• **原文节选**
2. 中国农业科学院与世界农用林业中心, 农用林业与可持续畜牧业联合实验室, 北京 100193;
3. 湖南畜产品质量安全协同创新中心, 长沙 410128
2. Joint Lab on Agroforestry and Sustainable Animal Husbandry, Chinese Academy of Agricultural Sciences and World Agroforestry Centre, Beijing 100193, China;
3. Hunan Co-Innovation Centre of Animal Production Safety, Changsha 410128, China
幼龄阶段是反刍动物一个重要的生理时期,这个阶段的生长发育与其潜在生产性能有着密切的关系。瘤胃发育是犊牛生长发育的重要指标,新生犊牛具有未发育的前胃和食管沟的独特功能,以及皱胃和肠道相似的消化酶活性,使其成为与单胃动物更加相似的复胃动物[1]。由于初生犊牛的瘤胃发育不健全,瘤胃壁很薄,瘤网胃的容积很小,因此,如何促进断奶前犊牛的瘤胃发育是确保其生产性能发挥的关键。此外,由于刚出生的犊牛胃肠道微生物及免疫系统还不够健全,肠道疾病易在新生犊牛中发生,腹泻是初生犊牛中最常见的健康问题之一,发病严重时甚至会造成死亡,影响行业的经济效益。

• **待完成任务**
1. 原样抄录犊牛瘤胃发育一文中以含有“2. 中国农业科学院与世界农用林业中心, 农用林业与可持续畜牧业联合实验室, 北京”的词句开头、以“成死亡,影响行业的经济效益。”结尾的部分。
2. 按照犊牛瘤胃发育一文，初生犊牛的瘤胃壁和瘤网胃容积各有什么特点？
3. 接着犊牛瘤胃发育一文的最后一句往下续写。

• **学习材料**
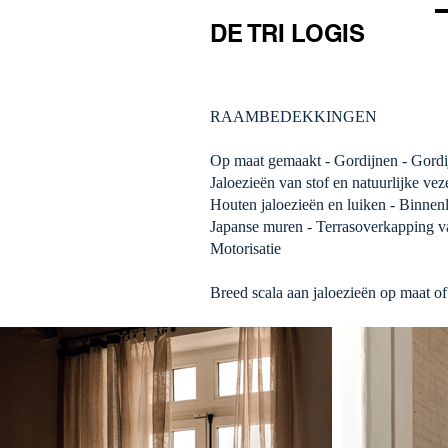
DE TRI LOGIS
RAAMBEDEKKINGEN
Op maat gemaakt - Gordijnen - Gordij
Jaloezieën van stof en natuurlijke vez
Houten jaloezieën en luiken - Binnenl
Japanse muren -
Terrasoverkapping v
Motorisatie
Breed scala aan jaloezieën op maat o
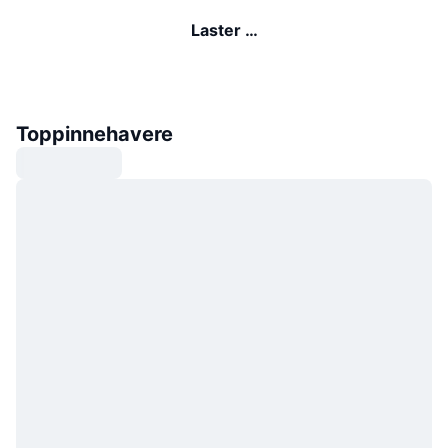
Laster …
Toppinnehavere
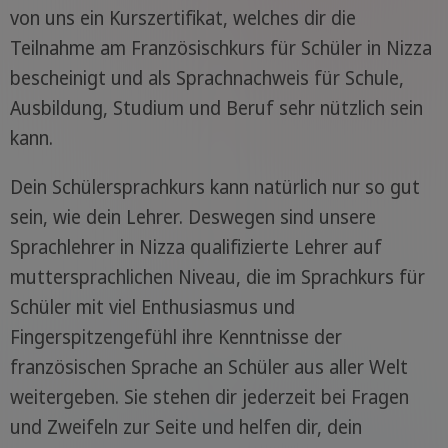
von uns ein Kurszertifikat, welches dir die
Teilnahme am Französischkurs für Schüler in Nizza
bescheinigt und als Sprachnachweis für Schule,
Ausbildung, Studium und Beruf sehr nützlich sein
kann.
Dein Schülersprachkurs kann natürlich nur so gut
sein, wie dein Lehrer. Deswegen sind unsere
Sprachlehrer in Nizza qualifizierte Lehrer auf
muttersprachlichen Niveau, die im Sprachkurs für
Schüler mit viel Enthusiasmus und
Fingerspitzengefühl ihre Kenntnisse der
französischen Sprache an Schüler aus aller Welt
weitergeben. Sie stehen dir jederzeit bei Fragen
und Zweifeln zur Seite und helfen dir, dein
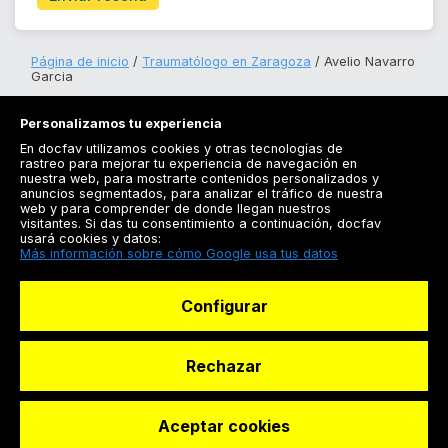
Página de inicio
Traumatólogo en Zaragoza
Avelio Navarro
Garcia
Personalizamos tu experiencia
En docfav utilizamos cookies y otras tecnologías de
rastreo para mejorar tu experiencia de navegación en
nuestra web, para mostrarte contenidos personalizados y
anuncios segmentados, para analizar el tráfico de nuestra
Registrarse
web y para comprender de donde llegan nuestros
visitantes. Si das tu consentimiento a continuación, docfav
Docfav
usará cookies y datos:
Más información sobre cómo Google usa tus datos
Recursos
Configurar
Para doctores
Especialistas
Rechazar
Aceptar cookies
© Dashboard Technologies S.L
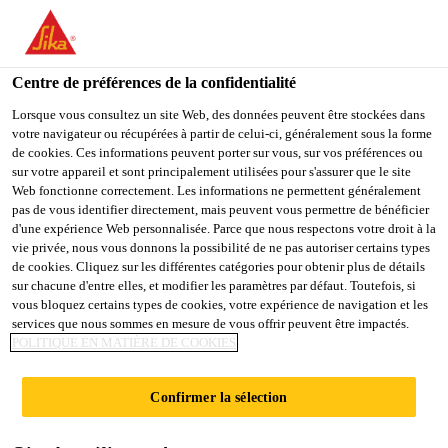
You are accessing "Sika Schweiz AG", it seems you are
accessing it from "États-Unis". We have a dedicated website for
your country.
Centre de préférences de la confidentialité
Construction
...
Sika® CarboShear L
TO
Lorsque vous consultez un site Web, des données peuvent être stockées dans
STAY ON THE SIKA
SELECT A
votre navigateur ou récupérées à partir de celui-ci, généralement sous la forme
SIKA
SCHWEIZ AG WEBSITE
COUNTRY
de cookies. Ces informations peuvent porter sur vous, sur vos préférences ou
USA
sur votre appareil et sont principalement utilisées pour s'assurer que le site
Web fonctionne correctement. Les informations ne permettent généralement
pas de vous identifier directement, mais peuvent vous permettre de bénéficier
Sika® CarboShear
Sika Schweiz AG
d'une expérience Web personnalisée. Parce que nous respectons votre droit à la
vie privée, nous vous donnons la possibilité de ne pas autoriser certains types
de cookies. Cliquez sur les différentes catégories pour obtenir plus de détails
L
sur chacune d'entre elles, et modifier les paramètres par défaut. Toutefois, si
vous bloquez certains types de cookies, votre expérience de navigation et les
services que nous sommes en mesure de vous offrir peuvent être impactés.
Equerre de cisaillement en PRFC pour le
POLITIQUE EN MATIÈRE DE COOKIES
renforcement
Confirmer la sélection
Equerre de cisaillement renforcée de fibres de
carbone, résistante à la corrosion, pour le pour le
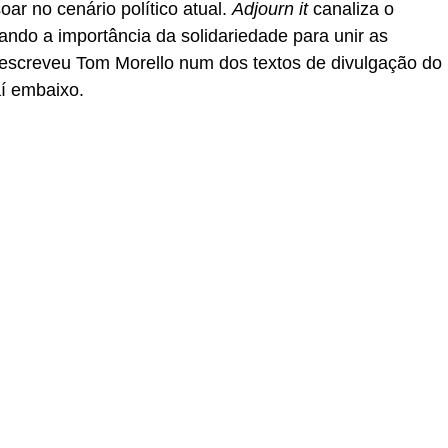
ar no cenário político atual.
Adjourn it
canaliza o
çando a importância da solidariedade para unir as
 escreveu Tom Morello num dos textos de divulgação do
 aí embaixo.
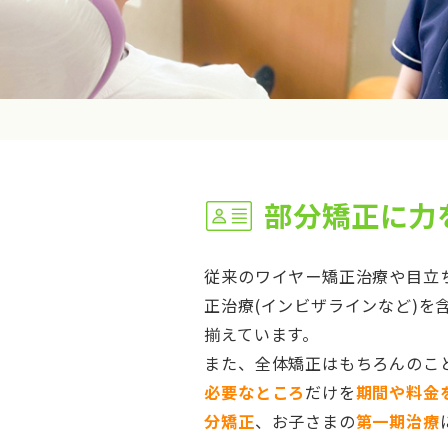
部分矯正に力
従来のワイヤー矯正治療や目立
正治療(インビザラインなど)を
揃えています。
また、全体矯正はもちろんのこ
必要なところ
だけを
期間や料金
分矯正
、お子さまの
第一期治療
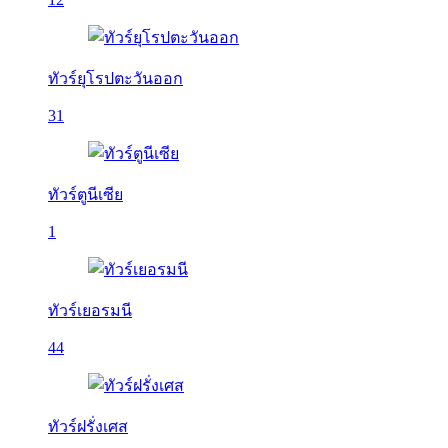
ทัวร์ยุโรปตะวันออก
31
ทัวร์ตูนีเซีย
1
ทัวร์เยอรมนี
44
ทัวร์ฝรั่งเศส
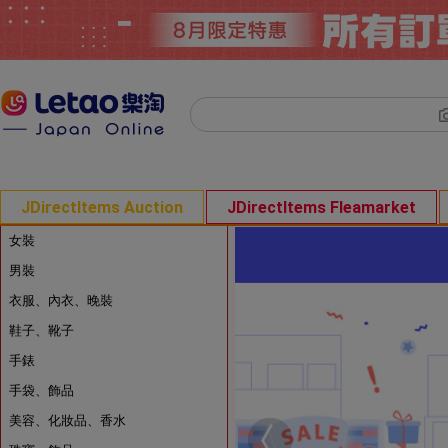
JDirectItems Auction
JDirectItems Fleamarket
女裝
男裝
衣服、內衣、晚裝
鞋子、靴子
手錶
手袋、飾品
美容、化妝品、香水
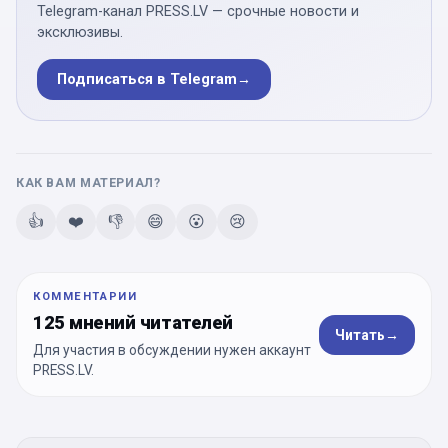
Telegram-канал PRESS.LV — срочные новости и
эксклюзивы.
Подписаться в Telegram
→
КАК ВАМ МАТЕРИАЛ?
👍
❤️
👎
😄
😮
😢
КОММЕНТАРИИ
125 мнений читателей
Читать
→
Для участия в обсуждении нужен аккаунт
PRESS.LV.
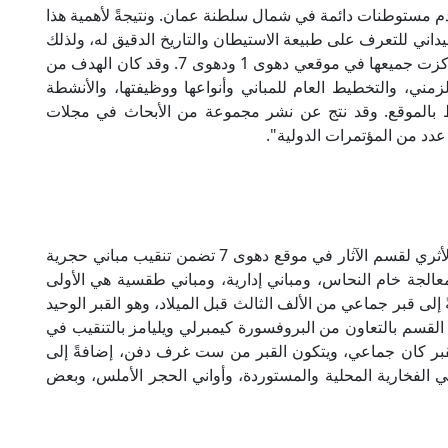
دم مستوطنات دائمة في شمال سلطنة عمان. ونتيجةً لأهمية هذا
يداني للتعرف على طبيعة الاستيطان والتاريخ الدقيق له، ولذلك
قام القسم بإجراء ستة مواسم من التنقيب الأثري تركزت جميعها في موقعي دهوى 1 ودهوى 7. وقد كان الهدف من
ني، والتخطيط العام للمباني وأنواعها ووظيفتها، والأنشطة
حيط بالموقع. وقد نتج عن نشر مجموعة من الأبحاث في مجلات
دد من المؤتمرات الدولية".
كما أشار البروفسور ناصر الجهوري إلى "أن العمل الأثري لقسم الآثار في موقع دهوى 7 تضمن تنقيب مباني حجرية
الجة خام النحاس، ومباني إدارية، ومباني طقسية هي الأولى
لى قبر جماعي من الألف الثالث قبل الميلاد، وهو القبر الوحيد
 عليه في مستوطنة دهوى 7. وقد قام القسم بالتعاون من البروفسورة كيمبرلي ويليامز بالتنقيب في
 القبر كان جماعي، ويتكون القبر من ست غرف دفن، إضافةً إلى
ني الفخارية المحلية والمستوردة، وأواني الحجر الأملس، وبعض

• **各题答案**
1.
2. 中国农业科学院与世界农用林业中心, 农用林业与可持续畜牧业联合实验室, 北京 100193;
3. 湖南畜产品质量安全协同创新中心, 长沙 410128
2. Joint Lab on Agroforestry and Sustainable Animal Husbandry, Chinese Academy of Agricultural Sciences and World Agroforestry Centre, Beijing 100193, China;
3. Hunan Co-Innovation Centre of Animal Production Safety, Changsha 410128, China
幼龄阶段是反刍动物一个重要的生理时期,这个阶段的生长发育与其潜在生产性能有着密切的关系。瘤胃发育是犊牛生长发育的重要指标,新生犊牛具有未发育的前胃和食管沟的独特功能,以及皱胃和肠道相似的消化酶活性,使其成为与单胃动物更加相似的复胃动物[1]。由于初生犊牛的瘤胃发育不健全,瘤胃壁很薄,瘤网胃的容积很小,因此,如何促进断奶前犊牛的瘤胃发育是确保其生产性能发挥的关键。此外,由于刚出生的犊牛胃肠道微生物及免疫系统还不够健全,肠道疾病易在新生犊牛中发生,腹泻是初生犊牛中最常见的健康问题之一,发病严重时甚至会造成死亡,影响行业的经济效益。

2. 瘤胃壁很薄，瘤网胃的容积很小。

3.
短链脂肪酸(short chain fatty acids, SCFA)以直链脂肪酸乙酸、丙酸和丁酸为主,参与体内的生理调节反应。反刍动物瘤胃内SCFA的浓度为60~150 mmol/L,其中乙酸占60%~70%,丙酸占15%~20%,丁酸占10%~15%[2],主要在瘤胃内消化吸收,为宿主提供约占总代谢能75%的能量[3]。研究表明,瘤胃上皮细胞碳酸氢根(HCO3-)分泌量与瘤胃内高浓度的SCFA密切相关,HCO3-进入瘤胃后与氢离子(H+)发生中和反应,可降低瘤胃pH,进而促进瘤胃上皮的生长[4],因此,瘤胃内SCFA不仅是给瘤胃发育提供能量,还是刺激瘤胃生长发育的关键[5]。现有文献表明,对于肠道的生长发育而言,SCFA不仅能为肠黏膜细胞提供能量,还能促进细胞的代谢和生长[6],并能够抑制抗炎因子的生成,对肠道炎症及病变反应,尤其是腹泻起到抑制作用[7-8]。而肠道菌群在肠黏膜表面与宿主细胞的相互作用下影响肠道微环境[9],细菌发酵产生的SCFA亦是肠道中主要的阴离子,浓度达到50~150 mmol/L,可降低肠道pH,进而促进益生菌的增殖,并抑制特定病原菌定植[10-11],维持肠道稳态,调控幼龄动物胃肠道健康发育。本文拟从胃肠道上皮和微生物2个层次来探究并综述外源添加SCFA促进断奶前犊牛胃肠道发育的分子机制,及其对断奶前犊牛胃肠道微生物定植的影响及机理,对犊牛健康培育与科学饲养有重要意义。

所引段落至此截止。